Antique White vs Rustic Brown
Antique White and Rustic Brown come from the same Jotun collection. Antique White reads as beige-greige, while Rustic Brown reads as greige-grey — two distinct hue families, not close cousins. The 35-point LRV gap — 56 for Antique White vs 21 for Rustic Brown — means Antique White will open up a space more effectively. Both share a warm character, which means they'll respond to light and surrounding materials in similar ways. A ΔE of 26.5 puts these firmly in different territory — two distinct design choices rather than close alternatives. Below you'll find 1 real-room photo comparison where both colors appear side by side, plus 5 simulated room previews.
Antique White vs Rustic Brown in Real Spaces
1 real room side by side. Seeing Antique White and Rustic Brown in actual rooms makes the difference concrete; browse the spaces below to get a feel for how each color lives on a wall.
Dining Room
Dining rooms often rely on warm incandescent or candlelight, which flatters warm undertones and mutes cool ones. The LRV gap is large enough that Antique White will make the room feel meaningfully brighter than Rustic Brown would.
Color Details
Antique White vs Rustic Brown Simulated Comparison
5 simulated room previews — drag the slider on each to see Antique White on one side and Rustic Brown on the other.

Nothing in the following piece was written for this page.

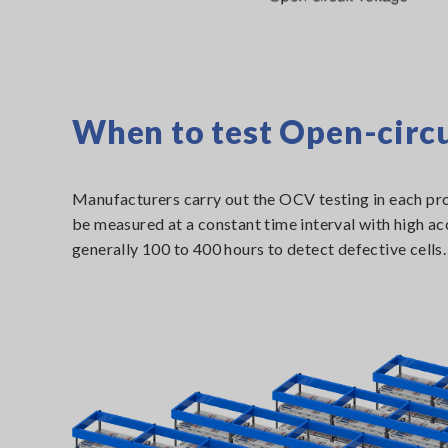
When to test Open-circu
Manufacturers carry out the OCV testing in each pro
be measured at a constant time interval with high acc
generally 100 to 400 hours to detect defective cells.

Digital color is approximate. These simulations are generated from the manufacturer's hex values and overlaid on grayscale room photos — your screen's calibration, brightness, and viewing angle all affect how they render. Before committing to either color, test physical samples in your own space under the light you actually live with.
More Antique White comparisons
See how Antique White stacks up against other well-photographed colors across different brands and tones.